• [Provided passage]

MAHONING VALLEY What's in a name? For many schools, something simplistic is the best route
Most area school leaders are taking the generic route when naming new school buildings.
By RON COLE
VINDICATOR EDUCATION WRITER
Superintendent Jim Ciccolelli heard lots of suggestions on what to name Campbell's new elementary and junior high school.
"Summit," because it sits atop a rise along State Route 616.
"Sunrise," because it faces due east and the rising sun.
"Campbell Community School," because of the community's support to construct the facility.
In the end, Ciccolelli and a 20-member committee formed to name the school went the generic route: Campbell Elementary/Middle School.
"The committee just felt that was the best and most simple way to identify the school," Ciccolelli said about the building that opens at the start of next school year.
It's not an issue that Campbell and other Mahoning Valley school districts have had to face much over the past several decades: naming schools.

• [Requests]
A. Answer each question from the article on naming Mahoning Valley schools:
(i) Along which state route does Campbell's new school sit?
(ii) How many members served on the committee formed to name the school?
(iii) When is the new Campbell building scheduled to open?
B. Extend the article on naming Mahoning Valley schools, picking up after its final sentence.

• [Data excerpts]

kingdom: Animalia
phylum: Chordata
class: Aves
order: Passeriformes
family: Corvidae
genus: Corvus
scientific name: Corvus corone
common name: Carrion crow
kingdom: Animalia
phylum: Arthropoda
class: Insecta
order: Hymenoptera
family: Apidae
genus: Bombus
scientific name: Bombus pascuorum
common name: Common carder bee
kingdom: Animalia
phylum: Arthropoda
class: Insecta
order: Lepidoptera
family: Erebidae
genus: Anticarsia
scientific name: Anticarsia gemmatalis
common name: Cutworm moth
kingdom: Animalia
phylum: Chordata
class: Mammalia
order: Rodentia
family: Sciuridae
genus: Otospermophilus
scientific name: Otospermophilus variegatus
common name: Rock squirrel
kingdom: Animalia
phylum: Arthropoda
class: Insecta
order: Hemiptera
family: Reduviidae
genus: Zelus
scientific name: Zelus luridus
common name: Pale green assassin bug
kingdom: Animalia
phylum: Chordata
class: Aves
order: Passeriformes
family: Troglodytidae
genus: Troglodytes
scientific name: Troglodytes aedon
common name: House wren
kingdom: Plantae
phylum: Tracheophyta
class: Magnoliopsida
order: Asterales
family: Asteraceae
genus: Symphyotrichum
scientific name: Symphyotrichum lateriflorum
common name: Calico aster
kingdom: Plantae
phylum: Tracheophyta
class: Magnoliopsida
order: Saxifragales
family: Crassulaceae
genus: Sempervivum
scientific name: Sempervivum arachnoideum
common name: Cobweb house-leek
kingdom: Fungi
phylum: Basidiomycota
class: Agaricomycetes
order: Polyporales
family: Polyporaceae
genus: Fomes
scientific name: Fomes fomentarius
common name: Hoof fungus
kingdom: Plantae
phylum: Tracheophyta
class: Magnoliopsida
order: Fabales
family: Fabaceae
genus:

• [Responses per task]
A.
(i) State Route 616
(ii) 20
(iii) At the start of next school year

B.
Several building programs
Today, however, with nearly a dozen school districts throughout the region in the midst of major building programs, school leaders are starting to think about how they'll go about attaching names to the new facilities.
"It can be a very sensitive issue," said Richard Buchenic, Lowellville superintendent.
Nationally, there has been a surge in patriotic school names like Eagle's Pride, Peace, America and even World Trade Center, according to Education Week newspaper.
Lima schools in northwestern Ohio recently decided to name five new elementary schools Freedom, Unity, Heritage, Liberty and Independence.
Here in the Valley
But locally, most schools leaders appear to be taking a more conservative, less colorful approach.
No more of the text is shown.